Scientists have used genome editing in mouse fetuses to edit a gene that causes severe lung disease.
The gene, SFTPC, is present in humans as well as mice, coding for a protein that is secreted in the lungs. The protein, surfactant protein C, stops the lungs collapsing during breathing. Harmful versions of the SFTPC gene are usually fatal at birth in both mice and humans. As such, prenatal intervention would be necessary to treat the condition.
'It gets us right in that sweet spot to treat a disease at the very beginning, basically as soon as it's diagnosed,' Dr William Peranteau, a surgeon at the Children's Hospital of Philadelphia, Pennsylvania and a study co-author, told Wired.
The team injected CRISPR/Cas9 into the amniotic fluid of mice to delete a harmful version of the SFTPC gene. Mice are capable of surviving without SFTPC, so they did not need to repair the gene. Seven out of 87 mice survived past 24 hours and five lived to a week.

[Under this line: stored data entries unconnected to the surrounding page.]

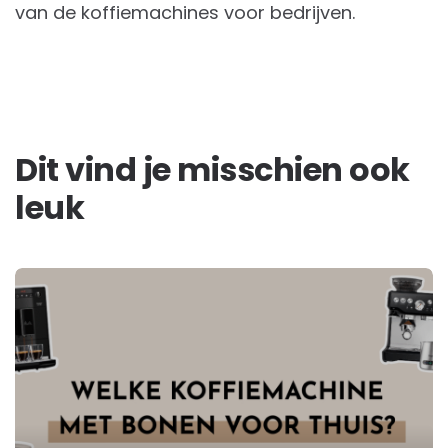
van de koffiemachines voor bedrijven.
Dit vind je misschien ook
leuk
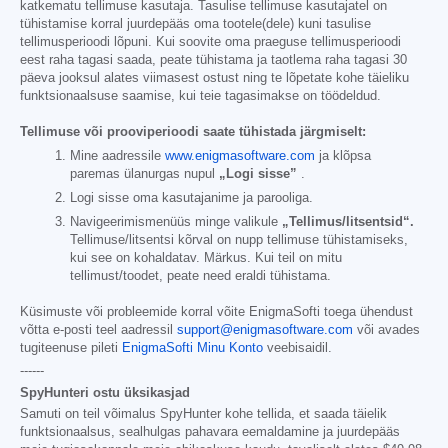
katkematu tellimuse kasutaja. Tasulise tellimuse kasutajatel on
tühistamise korral juurdepääs oma tootele(dele) kuni tasulise
tellimusperioodi lõpuni. Kui soovite oma praeguse tellimusperioodi
eest raha tagasi saada, peate tühistama ja taotlema raha tagasi 30
päeva jooksul alates viimasest ostust ning te lõpetate kohe täieliku
funktsionaalsuse saamise, kui teie tagasimakse on töödeldud.
Tellimuse või prooviperioodi saate tühistada järgmiselt:
Mine aadressile
www.enigmasoftware.com
ja klõpsa
paremas ülanurgas nupul
„Logi sisse”
.
Logi sisse oma kasutajanime ja parooliga.
Navigeerimismenüüs minge valikule
„Tellimus/litsentsid“.
Tellimuse/litsentsi kõrval on nupp tellimuse tühistamiseks,
kui see on kohaldatav. Märkus. Kui teil on mitu
tellimust/toodet, peate need eraldi tühistama.
Küsimuste või probleemide korral võite EnigmaSofti toega ühendust
võtta e-posti teel aadressil
support@enigmasoftware.com
või avades
tugiteenuse pileti
EnigmaSofti Minu Konto
veebisaidil.
------
SpyHunteri ostu üksikasjad
Samuti on teil võimalus SpyHunter kohe tellida, et saada täielik
funktsionaalsus, sealhulgas pahavara eemaldamine ja juurdepääs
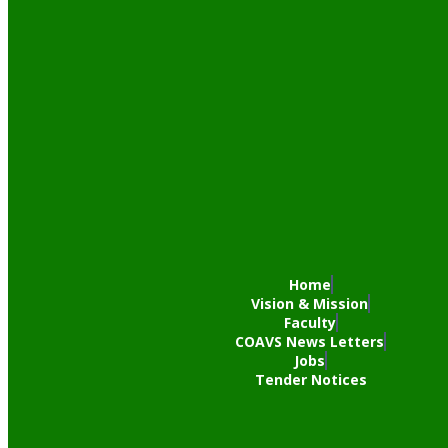
Home
Vision & Mission
Faculty
COAVS News Letters
Jobs
Tender Notices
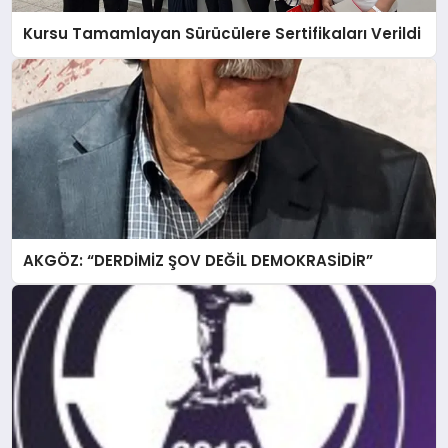
Kursu Tamamlayan Sürücülere Sertifikaları Verildi
AKGÖZ: “DERDİMİZ ŞOV DEĞİL DEMOKRASİDİR”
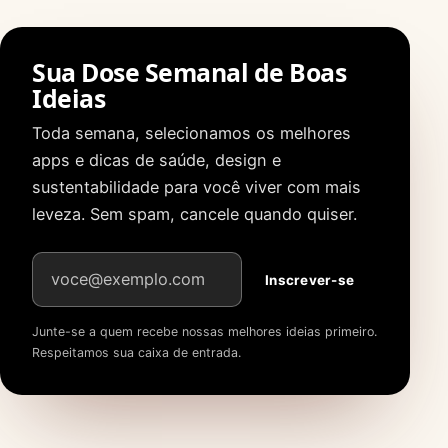
Sua Dose Semanal de Boas
Ideias
Toda semana, selecionamos os melhores
apps e dicas de saúde, design e
sustentabilidade para você viver com mais
leveza. Sem spam, cancele quando quiser.
Endereço de e-mail
Inscrever-se
Junte-se a quem recebe nossas melhores ideias primeiro.
Respeitamos sua caixa de entrada.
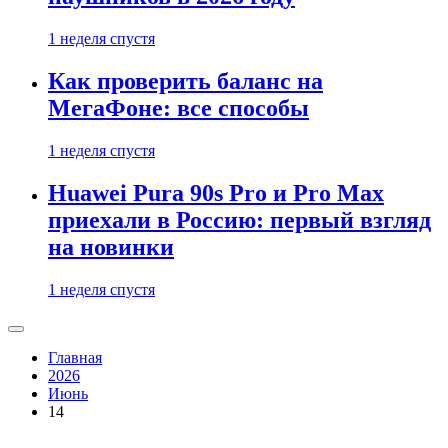
1 неделя спустя
Как проверить баланс на
МегаФоне: все способы
1 неделя спустя
Huawei Pura 90s Pro и Pro Max
приехали в Россию: первый взгляд
на новинки
1 неделя спустя
Главная
2026
Июнь
14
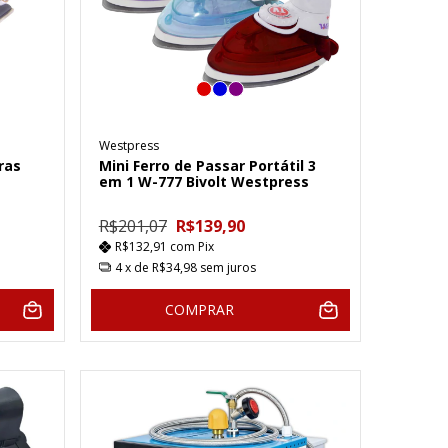
Westpress
ras
Mini Ferro de Passar Portátil 3
em 1 W-777 Bivolt Westpress
R$201,07
R$139,90
R$132,91
com
Pix
4
x de
R$34,98
sem juros
COMPRAR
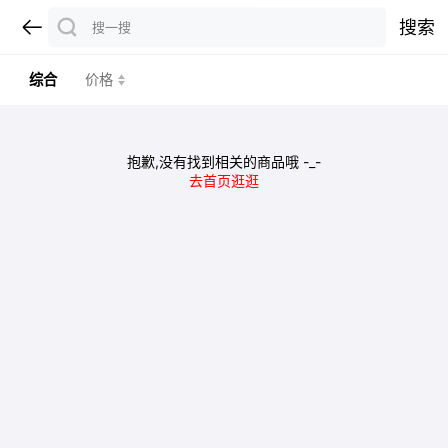
搜索
综合
价格
抱歉,没有找到相关的商品哦 -_-
去首页逛逛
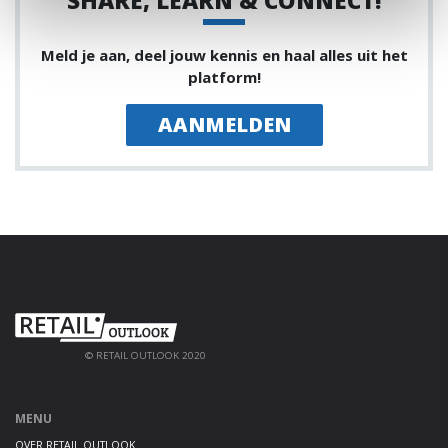
SHARE, LEARN & CONNECT!
Meld je aan, deel jouw kennis en haal alles uit het
platform!
AANMELDEN
© RETAIL OUTLOOK 2020
MENU
OVER RETAIL OUTLOOK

While the survival percentage was low, Dr Peranteau said that as a proof-of-concept study it showed 'exciting future prospects for prenatal treatments'. All mice with the harmful SFTPC variant that did not receive the genome editing treatment died within six hours of being born.
In addition, the genome editing was specific to the mice fetuses' lung cells in this study, showing that the technique was capable of targeting one tissue type. As a result, the changes made to the lung cells would not be inherited by the next generation, should the mice survive long enough to procreate.
'At some point in the future – not tomorrow or the next day, years from now – I think in-utero editing would provide hope for families that today have none,' said Dr Peranteau.
However, applying the technique to humans is likely to be more complicated. Humans cannot survive without SFTPC. The treatment would need to repair rather than delete the gene to have a chance of success.
'It's wonderful that the field of in utero therapy is moving forward,' Professor Graça Almeida-Porada of Wake Forest University in Winston-Salem, North Carolina, who was not involved in the research, told STAT News. 'For many genetic disorders, there's not a lot that can be offered to the patient [after birth], so it’s important to develop novel therapies that provide a chance at life.'
The research was published in Science Translational Medicine.